Our paths had intersected a couple of times before on the tourney circuit, and I always enjoyed talking with him as someone very knowledgeable both about the world of poker today as well as the history of the game. I am also a big fan of May’s podcast, The Poker Show, which is always entertaining and informative.
I decided to include Shut Up and Deal on the syllabus in my “Poker and American Film and Culture” class -- part of the literature unit -- and we read and discussed the book over the last few classes. I thought this would be a good time to speak with May, especially about Shut Up and Deal since my students and I were in the middle of discussing it.
May and I talked about a number of topics, but mostly concentrated on his novel as well as his involvement with the early years of the historically-important U.K. poker show “Late Night Poker.” Today on Betfair I posted the first part of our interview, focusing mainly on Shut Up and Deal, and next week I’ll be sharing his memories of “Late Night Poker.”

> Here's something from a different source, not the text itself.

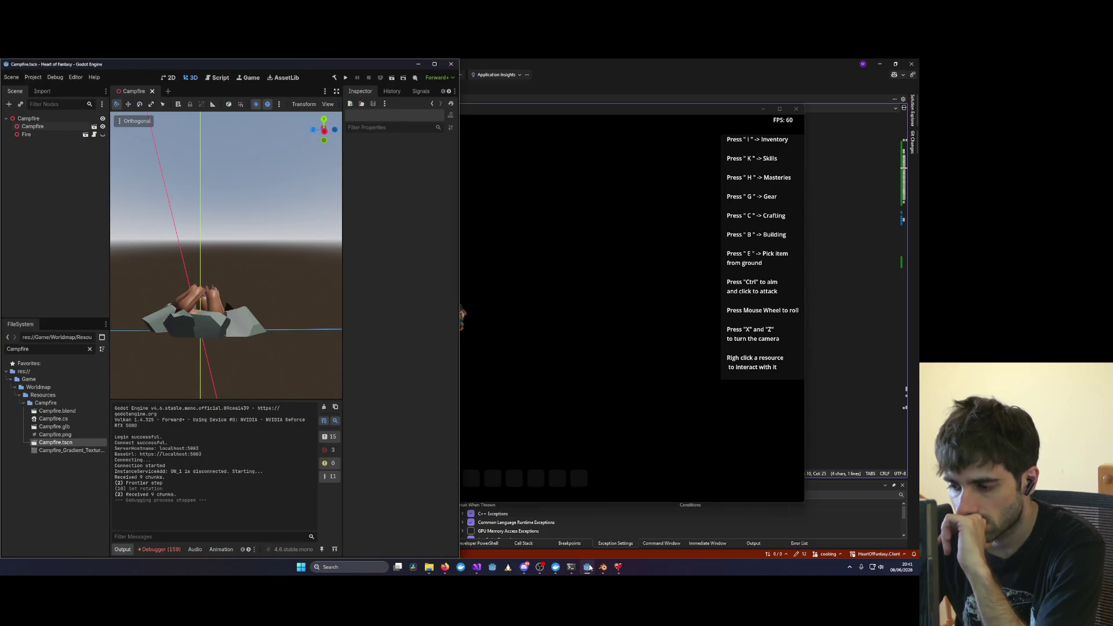
left_click(587, 569)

Many times when I interview someone there will be material that doesn’t make it into the final product -- “outtakes” that might be interesting but have to be cut out, usually as part of the effort to keep the interview a reasonable length. I thought I’d pass along one such item from the first part of my interview with May, something that I didn’t include over on Betfair but which I thought for a couple of reasons would be appropriate to share here.
One reason is that it relates to Al Alvarez’s The Biggest Game in Town, a book to which I not long ago devoted a series of posts. The other is it has to do with how difficult it can be sometimes to tell the difference between truth and fiction, a topic which somehow seems appropriate to write about on April Fool’s Day.

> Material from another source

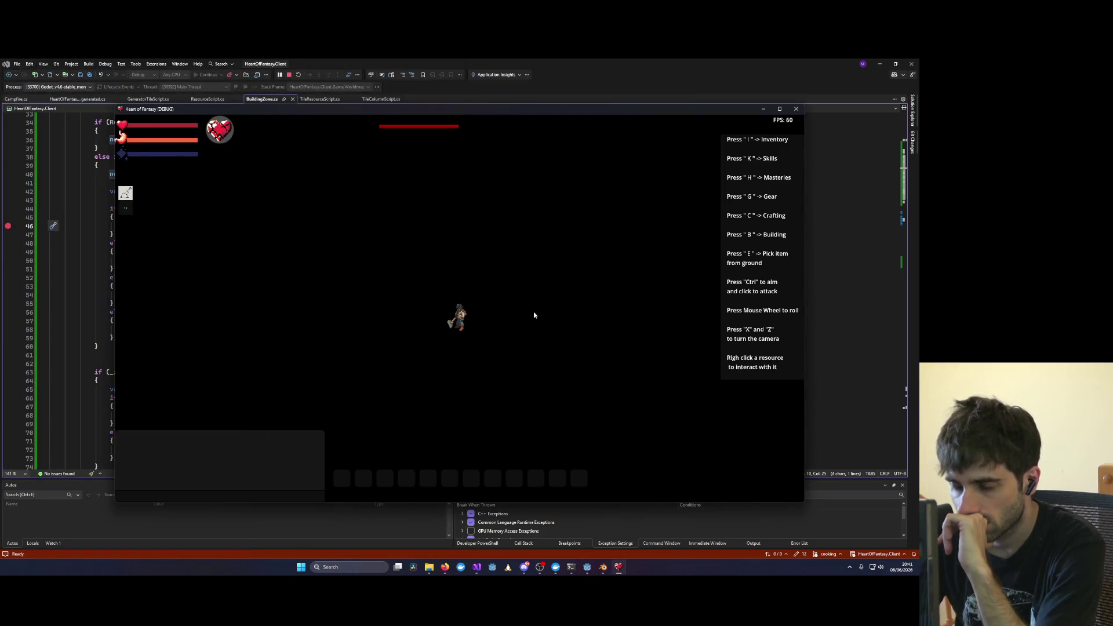
left_click(796, 109)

We’d gotten to the part of the conversation where I mention some of the themes I see present in Shut Up and Deal. One such theme is this struggle between “reality” and “romance” that occurs in the book -- how some characters seem to view poker “realistically” while others have a more “romantic” idea of the game. And a couple of characters seem to be going back and forth between the two points of view, including Mickey, the narrator and central protagonist.
Anyhow, when I mentioned that theme I noted how it also comes up a lot in The Biggest Game in Town. (In fact, one of my posts a few weeks ago about the book -- titled “Reality and Romance” -- focused squarely on that very topic.) I said something to May about how Alvarez's book addresses this same struggle in poker to be “realistic,” and May had what I thought was a very interesting response.
“Listen, I love The Biggest Game in Town... it’s one of my favorite books,” said May. “But it’s a funny thing... [Alvarez] went out to Vegas and sat around and met Benny Binion and Moss and Amarillo Slim and Puggy and basically whatever they told him, he just accepted as gospel as [though] that’s the way it happened... [when in fact a lot of it] is about as far from the truth as possible!”
May noted how he’d researched a lot of the stories told in the book, coming to find that many aren’t quite as “realistic” -- and are more embellished or “romanticized” -- than we might realize.
“The amazing thing about those guys is that they basically [all] got their stories straight.... They knew that the reality was not for mass consumption. And [so] these stories were created and repeated with enough detail and by enough of them that they just became accepted as the truth. And maybe some of them even believe now that that’s what actually happened, but it’s not.”
May added that he’d talked with Alvarez about this a couple of times, and his response was that it was “incredible” how all of those whom he interviewed could have agreed upon all of the details of some of the stories, “especially stuff about Johnny Moss and Nick ‘the Greek.’” Indeed, I knew already that Alvarez’s account of that big heads-up match between Moss and Dandalos at Binion’s that took place somewhere around 1951 includes details many have since disputed, and that a great deal regarding that event is highly uncertain.
“Those guys know that to survive they have to be aware of their own reality,” added May, “but they certainly are not going to tell anybody about it!”
I told May how interesting it was to consider how Alvarez’s book talks so much about being “realistic” -- with quotes from several players furthering the exploration of that topic -- yet the book itself perhaps reports things as true that are in fact embellished or at least “romanticized” somewhat.
Like I say, I thought that was an interesting enough item to share here. Especially on a day devoted to trying to fool each other into second-guessing what’s “real” and what’s not.
Have a good weekend, all. And -- today, particularly -- don’t believe everything you read!